Image of Pompeii and Vesuvius

The day before the final eruption, Pompeii and the surrounding cities ironically celebrated Vulcanalia, which is a festival celebrating the Vulcan, the god of fire. This is a relatively popular time travel destination, though one must take care not to get so caught up in the festivities so as to sleep in on volcano day.

Mt. Vesuvius begins erupting on August 24th, 79 A.D. It is advised to be completely out of the area on that day. The inhabitants of Pompeii and the nearby cities met their fate due to the heat of the volcanic vents, which reaches temperatures of almost 500F (250C). The city was buried days later under tons and tons of ash.

One of the sights to see in Pompeii is the Temple of Jupiter. The first time traveler should be prepared for the lavish colors with which the marble is painted. One familiar with Roman ruins and statues circa 2000 A.D. is accustomed to the beautiful bright white marble. However, the Romans actually painted these statues, which to our modern eyes looks rather silly. Regardless, nothing rivals seeing this Roman architecture at the height of its glory!

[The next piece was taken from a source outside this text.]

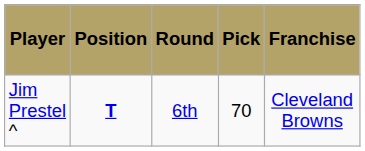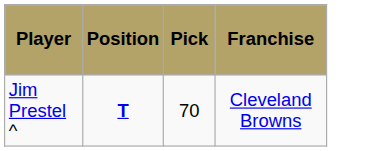- column: Round | 6th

These cities are amazing and experiencing them firsthand really puts our modern accomplishments in a new light.
Image of the Temple of Jupiter in Pompeii

The following map shows the region affected by Vesuvius. The entire area should be avoided in the day of and following the eruption as there are a good number of earthquakes and aftershocks followed by severe social breakdown. It is relatively safe however to view the eruption off the coast of Herculaneum. Keep in mind that it wont do to hire a vessel since the captain will panic during the eruption. It is best to procure your own vessel if this is something that interests you.
Vesuvius map

Other events of interest during this year was the ascension of Emperor Titus after the death of his father Vespasian on 23 June 79. Later that year Titus dedicates the coliseum. If you want tickets to the grand opening of the Flavian Amphitheatre (known today as the Coliseum), be prepared to work hard for them. This will take some serious infiltration into Roman aristocracy. I know some individuals who have devoted years of their life for this opportunity. Some feel its worth it. However, one must keep in mind that about 5000 animals were killed that day along with half as many Roman soldiers. This experience may not be for everyone from our more animal/human-rights minded time.